Please note that I received this book via NetGalley. This did not affect my rating or review. 

 

So I am seriously annoyed by this book. This book was supposed to be a memoir of the former CEO of Lonely Planet, Daniel Houghton that showed how travel changed his life and how it impacts everyone around you. Instead, we have Houghton dancing around what sounds like troublesome parts of his life (somewhere in there he got divorced) and just interviewing the rich and famous in traveler circles. Reading about how Houghton was treated as he took over the reigns of Lonely Planet is also really boring. I don't care how your coworkers were not that confident in you when they first met you (how did this person not know what a P&L report was??) or the hazing (maybe?) he supposedly experienced when he went to Beijing. The book even focuses at him trying to get their office digs ready for the BBC to come and discuss with the owner of Houghton's company about them taking over Lonely Planet. 
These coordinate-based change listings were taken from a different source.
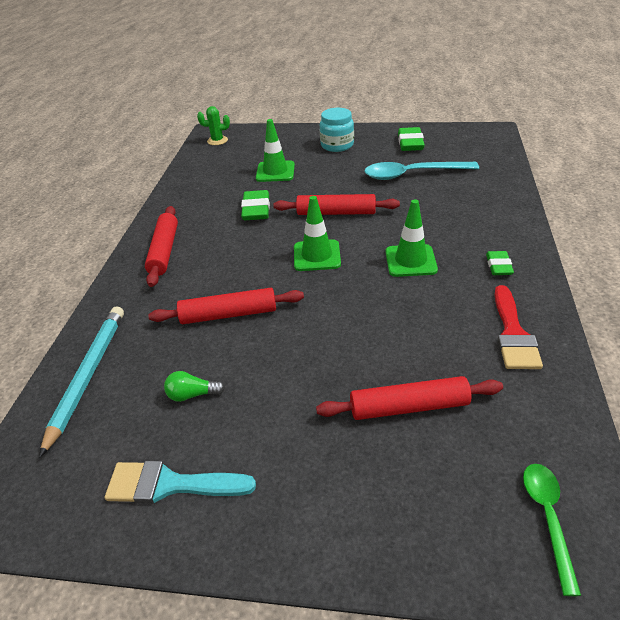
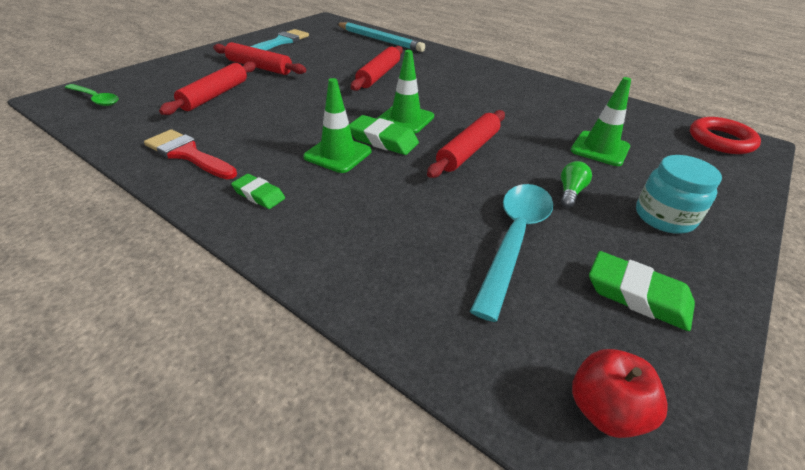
camera: 115 degrees right, 0 degrees up
(164, 251) = (485, 74): red rolling pin -> red rolling pin (259, 67)
(192, 395) = (326, 54): green light bulb -> green light bulb (570, 192)
(217, 141) = (720, 140): green cactus -> red ring
(256, 209) = (517, 117): green eraser -> green eraser (383, 140)
(479, 140) = (605, 410): none -> red apple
I always say a mark of a good memoir is how open the author is with the readers. Great memoirs are hard to do. Great memoirs about a particular event, theme, etc. are really hard to do. I would have loved a book about travel actually being about travel, not him just talking about how many miles he traveled in a year. I wanted to hear about the countries/cities he visited, not how fast he had to run through an airport. I wanted to hear about the people he met, not how he became friendly with a cab driver in London who still picks him up free of charge. This whole book felt off. 

 

The writing also was not that that great. Houghton mostly focuses on working at Lonely Planet and then provides one to two interviews in between "peeks" at his job. So the whole book is just a very short chapter about him, then pages of interviews in between each chapter. Also can I say that reading interviews of the rich and famous and how travel impacts them was just tone-deaf as hell. One guy he interviewed drove 1920s Aston Martin's through some of the "stan" countries over a period of months. What regular travel can do that?

 

The flow of the book was off from beginning to end. I think that this book maybe could have been punched up a bit if Houghton eventually includes pictures of something in the finished version of this book. For a supposedly great photographer, I can't imagine that the finished product has zero images.